> [What you need to do]:
Write out the material below word for word, and leave out the pictures.

> [Supplied information]:

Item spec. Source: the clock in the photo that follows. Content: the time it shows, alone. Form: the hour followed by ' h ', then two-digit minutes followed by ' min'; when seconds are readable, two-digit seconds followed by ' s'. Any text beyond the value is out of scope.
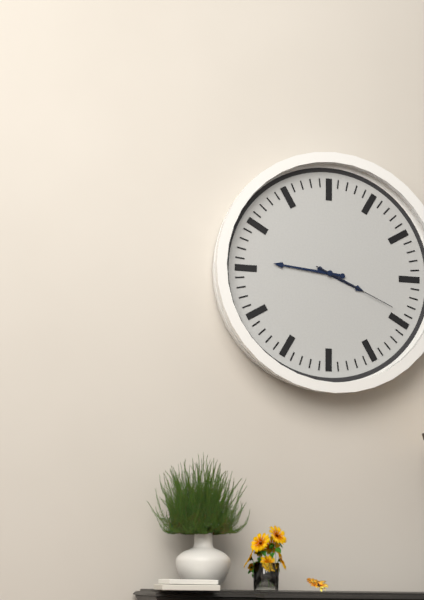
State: 3 h 46 min 19 s
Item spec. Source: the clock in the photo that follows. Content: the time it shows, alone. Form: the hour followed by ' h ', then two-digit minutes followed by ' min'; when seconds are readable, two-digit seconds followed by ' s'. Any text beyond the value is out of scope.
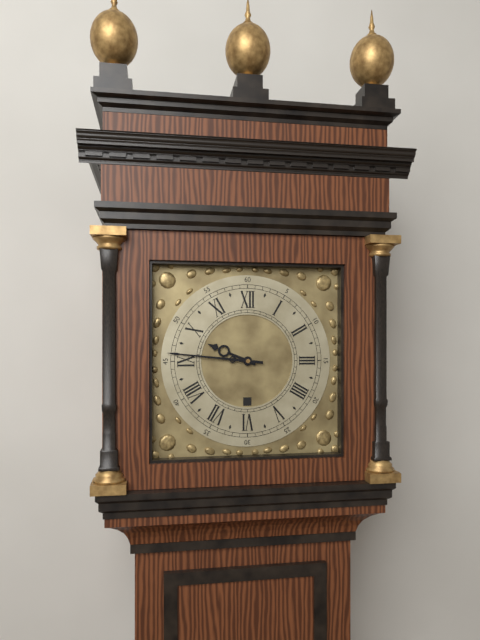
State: 9 h 46 min
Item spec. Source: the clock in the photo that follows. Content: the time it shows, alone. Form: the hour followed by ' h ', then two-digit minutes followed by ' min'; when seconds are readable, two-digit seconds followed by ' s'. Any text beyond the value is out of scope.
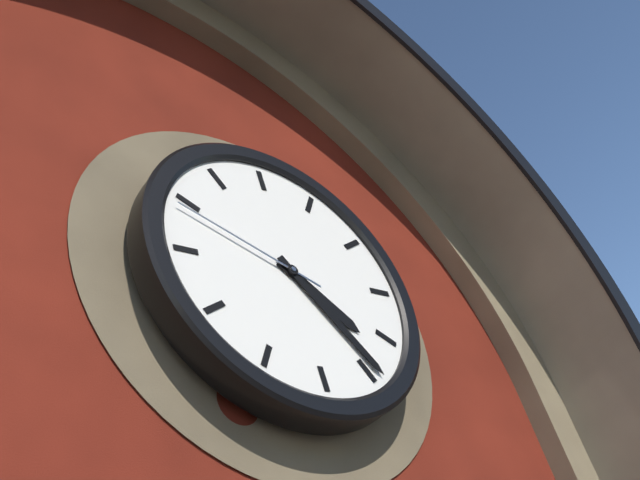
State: 4 h 24 min 49 s
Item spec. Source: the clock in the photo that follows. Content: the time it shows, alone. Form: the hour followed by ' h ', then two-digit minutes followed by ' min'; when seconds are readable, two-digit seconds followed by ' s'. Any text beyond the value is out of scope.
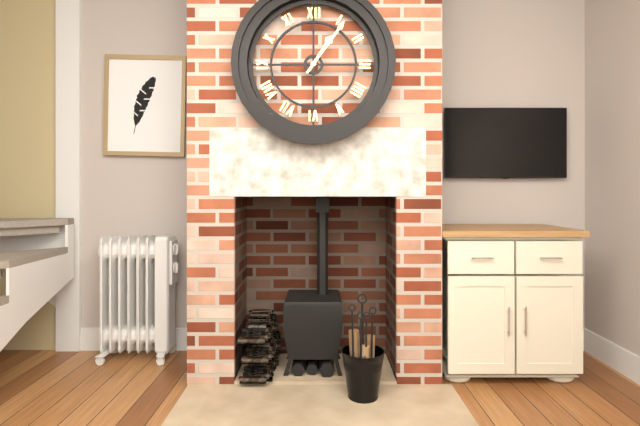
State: 1 h 06 min
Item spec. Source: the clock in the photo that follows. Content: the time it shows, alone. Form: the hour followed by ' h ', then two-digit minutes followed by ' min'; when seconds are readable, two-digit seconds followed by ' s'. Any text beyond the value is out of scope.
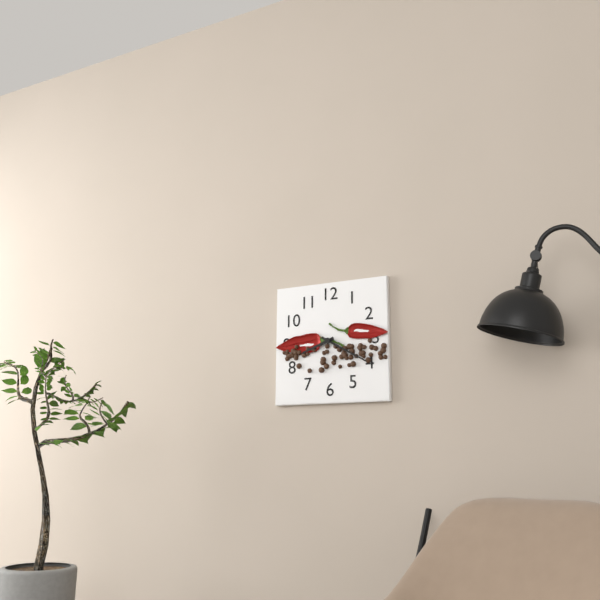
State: 8 h 20 min
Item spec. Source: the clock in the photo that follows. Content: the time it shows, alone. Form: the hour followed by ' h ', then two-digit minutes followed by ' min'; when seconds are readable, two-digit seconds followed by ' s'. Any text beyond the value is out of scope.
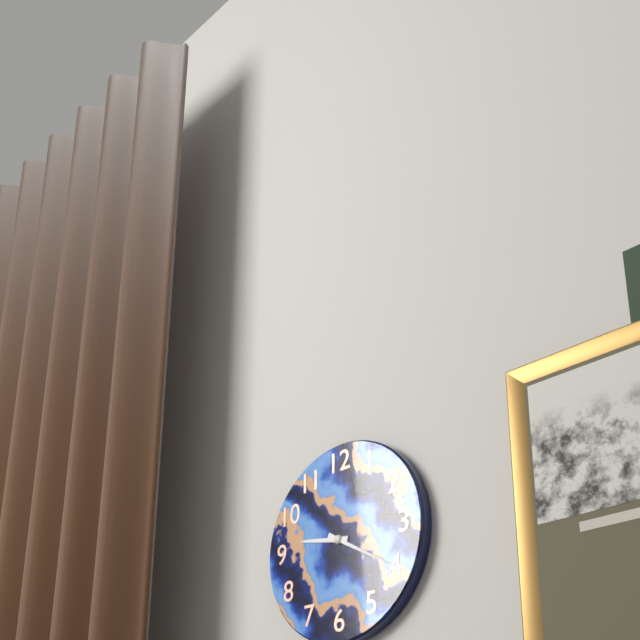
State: 9 h 20 min
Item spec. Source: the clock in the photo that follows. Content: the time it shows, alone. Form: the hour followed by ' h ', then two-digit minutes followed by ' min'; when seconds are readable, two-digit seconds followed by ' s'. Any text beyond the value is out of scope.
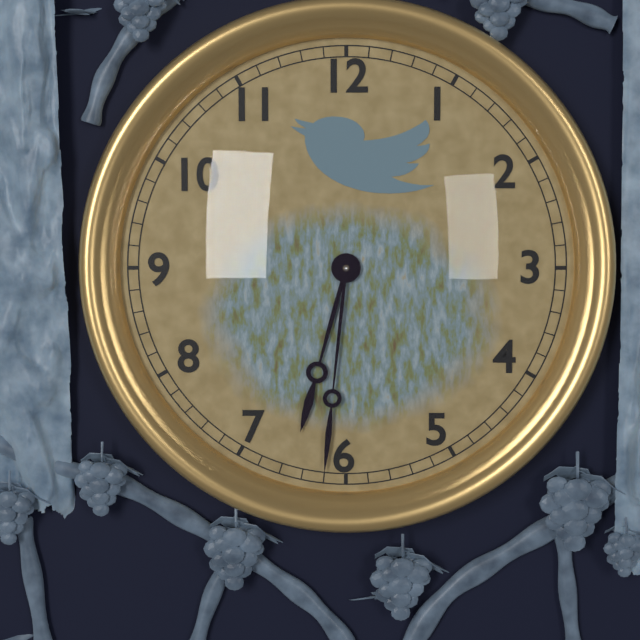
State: 6 h 31 min
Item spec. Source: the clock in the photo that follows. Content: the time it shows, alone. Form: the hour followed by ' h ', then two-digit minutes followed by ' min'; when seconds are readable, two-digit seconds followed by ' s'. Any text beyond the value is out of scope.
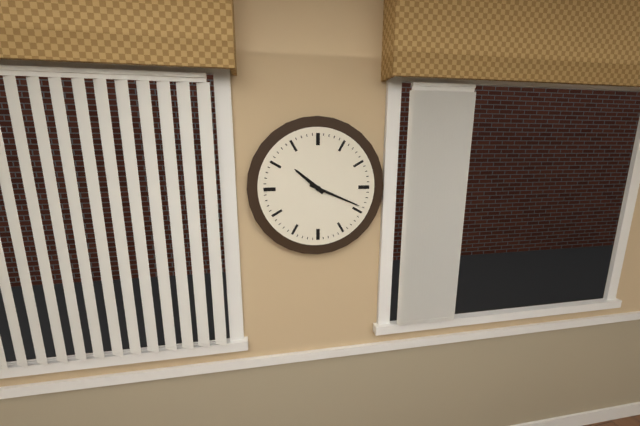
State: 10 h 19 min
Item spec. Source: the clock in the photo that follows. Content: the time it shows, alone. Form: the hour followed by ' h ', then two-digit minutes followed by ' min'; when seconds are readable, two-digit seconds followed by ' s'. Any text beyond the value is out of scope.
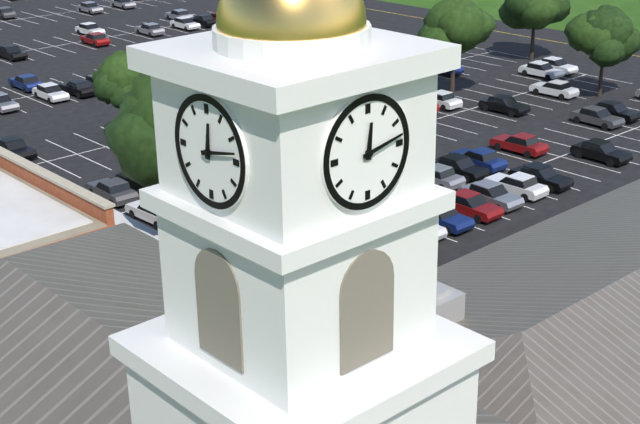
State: 12 h 13 min
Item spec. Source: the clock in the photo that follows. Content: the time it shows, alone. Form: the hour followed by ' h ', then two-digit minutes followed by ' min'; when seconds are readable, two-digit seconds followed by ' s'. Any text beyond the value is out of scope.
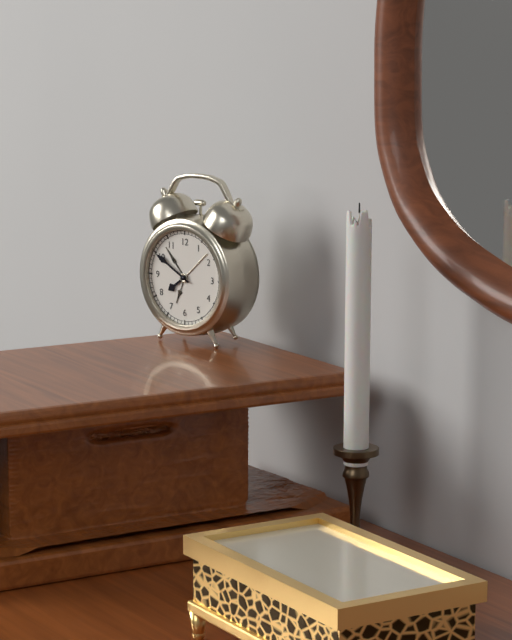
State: 7 h 50 min
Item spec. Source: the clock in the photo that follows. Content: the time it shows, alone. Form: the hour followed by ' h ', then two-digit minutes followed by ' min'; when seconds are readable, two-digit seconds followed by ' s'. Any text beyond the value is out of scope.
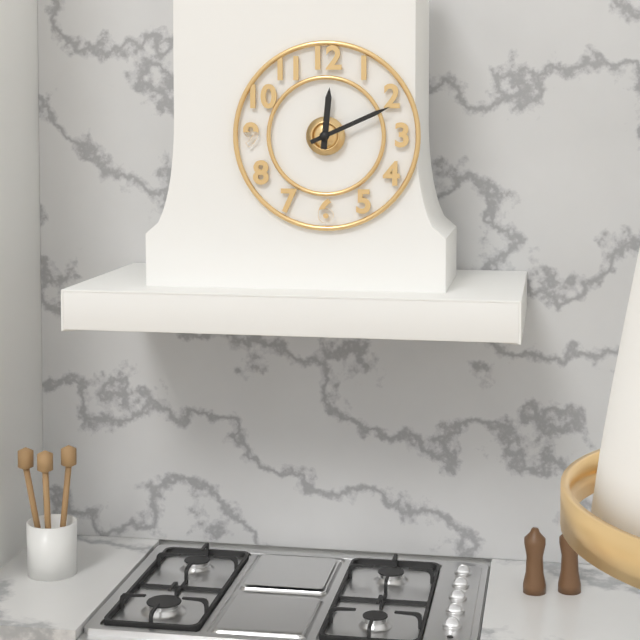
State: 12 h 11 min
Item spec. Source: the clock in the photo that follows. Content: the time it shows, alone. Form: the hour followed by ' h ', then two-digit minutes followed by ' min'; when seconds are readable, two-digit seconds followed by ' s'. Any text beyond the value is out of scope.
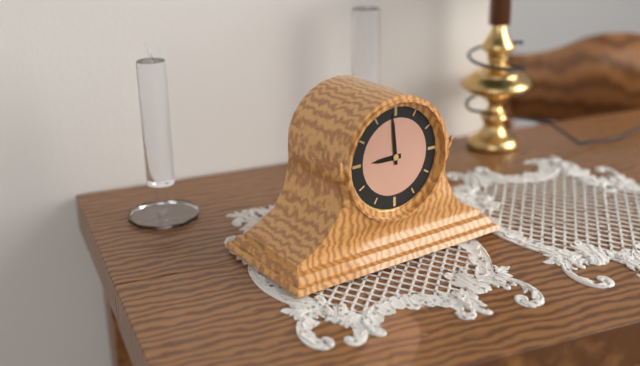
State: 8 h 59 min
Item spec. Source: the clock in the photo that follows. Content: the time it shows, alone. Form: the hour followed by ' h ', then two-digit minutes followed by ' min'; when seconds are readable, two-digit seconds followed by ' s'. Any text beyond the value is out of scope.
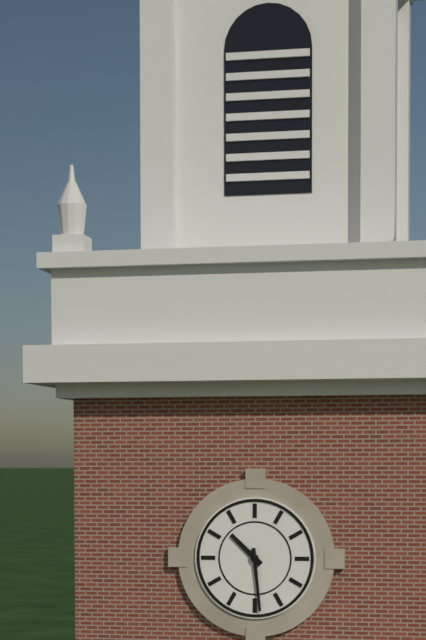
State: 10 h 29 min
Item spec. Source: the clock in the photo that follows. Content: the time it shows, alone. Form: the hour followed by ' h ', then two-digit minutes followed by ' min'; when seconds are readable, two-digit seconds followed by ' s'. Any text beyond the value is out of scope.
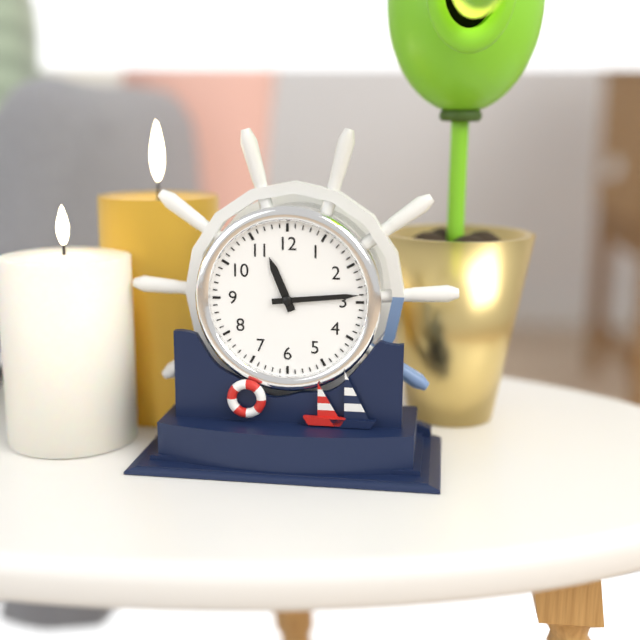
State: 11 h 14 min
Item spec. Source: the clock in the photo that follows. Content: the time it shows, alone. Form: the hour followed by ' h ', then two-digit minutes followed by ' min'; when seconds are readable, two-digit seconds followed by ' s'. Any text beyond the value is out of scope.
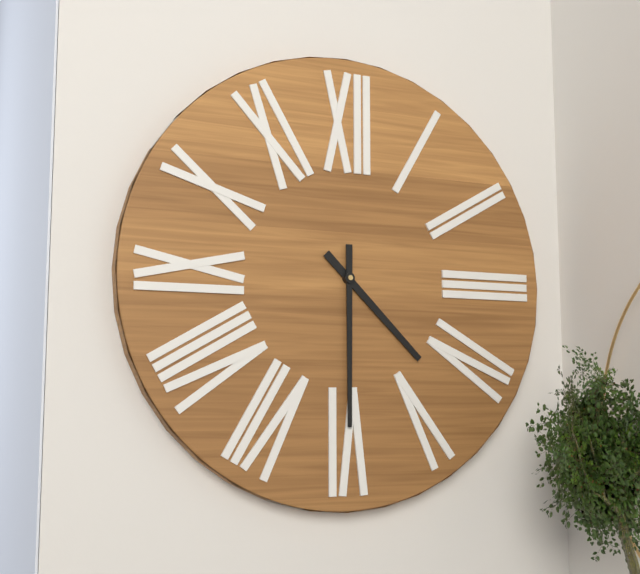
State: 4 h 30 min
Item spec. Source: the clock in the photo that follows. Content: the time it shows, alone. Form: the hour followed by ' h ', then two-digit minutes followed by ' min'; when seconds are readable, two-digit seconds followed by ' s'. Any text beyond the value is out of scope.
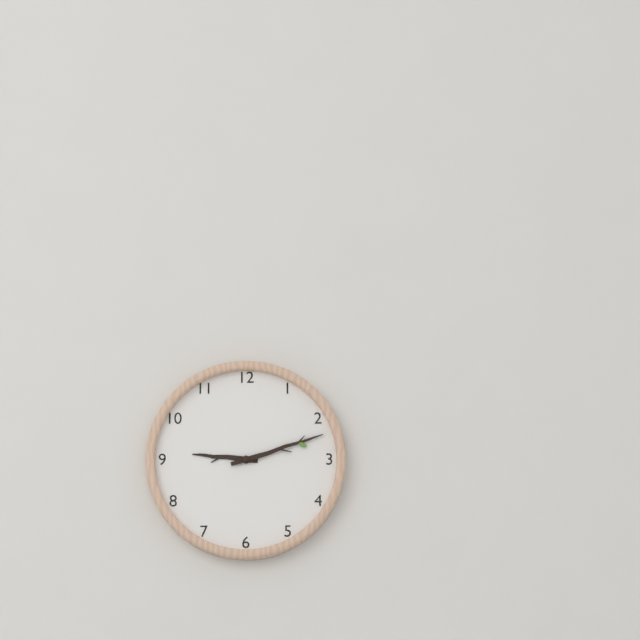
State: 9 h 12 min
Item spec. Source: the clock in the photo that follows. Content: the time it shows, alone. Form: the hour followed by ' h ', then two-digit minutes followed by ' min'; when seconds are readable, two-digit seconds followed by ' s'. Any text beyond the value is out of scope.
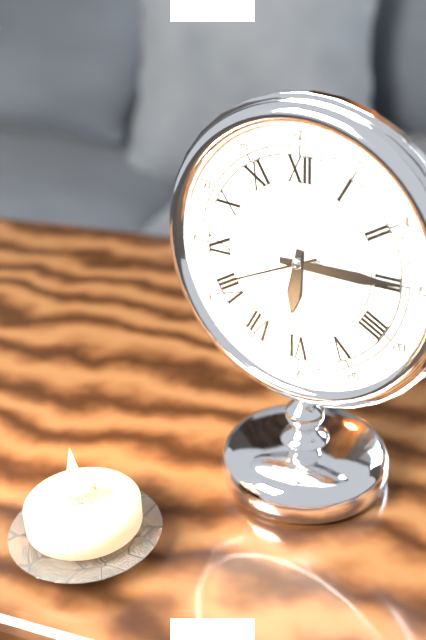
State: 6 h 15 min 41 s
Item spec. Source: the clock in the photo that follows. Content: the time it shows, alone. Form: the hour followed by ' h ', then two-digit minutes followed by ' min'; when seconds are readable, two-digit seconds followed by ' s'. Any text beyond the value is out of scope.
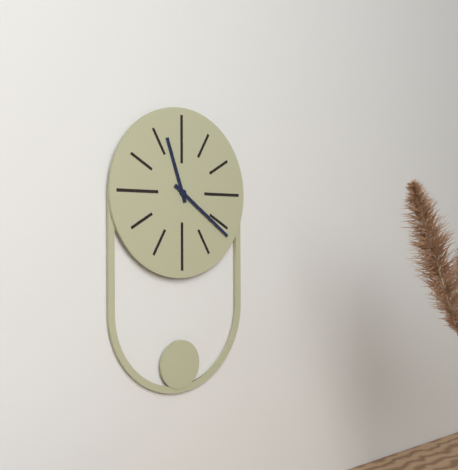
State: 11 h 21 min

> [Answer to this exercise]:
Item spec. Source: the clock in the photo that follows. Content: the time it shows, alone. Form: the hour followed by ' h ', then two-digit minutes followed by ' min'; when seconds are readable, two-digit seconds followed by ' s'. Any text beyond the value is out of scope.
State: 3 h 46 min 19 s
Item spec. Source: the clock in the photo that follows. Content: the time it shows, alone. Form: the hour followed by ' h ', then two-digit minutes followed by ' min'; when seconds are readable, two-digit seconds followed by ' s'. Any text beyond the value is out of scope.
State: 9 h 46 min
Item spec. Source: the clock in the photo that follows. Content: the time it shows, alone. Form: the hour followed by ' h ', then two-digit minutes followed by ' min'; when seconds are readable, two-digit seconds followed by ' s'. Any text beyond the value is out of scope.
State: 4 h 24 min 49 s
Item spec. Source: the clock in the photo that follows. Content: the time it shows, alone. Form: the hour followed by ' h ', then two-digit minutes followed by ' min'; when seconds are readable, two-digit seconds followed by ' s'. Any text beyond the value is out of scope.
State: 1 h 06 min
Item spec. Source: the clock in the photo that follows. Content: the time it shows, alone. Form: the hour followed by ' h ', then two-digit minutes followed by ' min'; when seconds are readable, two-digit seconds followed by ' s'. Any text beyond the value is out of scope.
State: 8 h 20 min
Item spec. Source: the clock in the photo that follows. Content: the time it shows, alone. Form: the hour followed by ' h ', then two-digit minutes followed by ' min'; when seconds are readable, two-digit seconds followed by ' s'. Any text beyond the value is out of scope.
State: 9 h 20 min
Item spec. Source: the clock in the photo that follows. Content: the time it shows, alone. Form: the hour followed by ' h ', then two-digit minutes followed by ' min'; when seconds are readable, two-digit seconds followed by ' s'. Any text beyond the value is out of scope.
State: 6 h 31 min
Item spec. Source: the clock in the photo that follows. Content: the time it shows, alone. Form: the hour followed by ' h ', then two-digit minutes followed by ' min'; when seconds are readable, two-digit seconds followed by ' s'. Any text beyond the value is out of scope.
State: 10 h 19 min
Item spec. Source: the clock in the photo that follows. Content: the time it shows, alone. Form: the hour followed by ' h ', then two-digit minutes followed by ' min'; when seconds are readable, two-digit seconds followed by ' s'. Any text beyond the value is out of scope.
State: 12 h 13 min
Item spec. Source: the clock in the photo that follows. Content: the time it shows, alone. Form: the hour followed by ' h ', then two-digit minutes followed by ' min'; when seconds are readable, two-digit seconds followed by ' s'. Any text beyond the value is out of scope.
State: 7 h 50 min
Item spec. Source: the clock in the photo that follows. Content: the time it shows, alone. Form: the hour followed by ' h ', then two-digit minutes followed by ' min'; when seconds are readable, two-digit seconds followed by ' s'. Any text beyond the value is out of scope.
State: 12 h 11 min
Item spec. Source: the clock in the photo that follows. Content: the time it shows, alone. Form: the hour followed by ' h ', then two-digit minutes followed by ' min'; when seconds are readable, two-digit seconds followed by ' s'. Any text beyond the value is out of scope.
State: 8 h 59 min
Item spec. Source: the clock in the photo that follows. Content: the time it shows, alone. Form: the hour followed by ' h ', then two-digit minutes followed by ' min'; when seconds are readable, two-digit seconds followed by ' s'. Any text beyond the value is out of scope.
State: 10 h 29 min
Item spec. Source: the clock in the photo that follows. Content: the time it shows, alone. Form: the hour followed by ' h ', then two-digit minutes followed by ' min'; when seconds are readable, two-digit seconds followed by ' s'. Any text beyond the value is out of scope.
State: 11 h 14 min
Item spec. Source: the clock in the photo that follows. Content: the time it shows, alone. Form: the hour followed by ' h ', then two-digit minutes followed by ' min'; when seconds are readable, two-digit seconds followed by ' s'. Any text beyond the value is out of scope.
State: 4 h 30 min
Item spec. Source: the clock in the photo that follows. Content: the time it shows, alone. Form: the hour followed by ' h ', then two-digit minutes followed by ' min'; when seconds are readable, two-digit seconds followed by ' s'. Any text beyond the value is out of scope.
State: 9 h 12 min
Item spec. Source: the clock in the photo that follows. Content: the time it shows, alone. Form: the hour followed by ' h ', then two-digit minutes followed by ' min'; when seconds are readable, two-digit seconds followed by ' s'. Any text beyond the value is out of scope.
State: 6 h 15 min 41 s
Item spec. Source: the clock in the photo that follows. Content: the time it shows, alone. Form: the hour followed by ' h ', then two-digit minutes followed by ' min'; when seconds are readable, two-digit seconds followed by ' s'. Any text beyond the value is out of scope.
State: 11 h 21 min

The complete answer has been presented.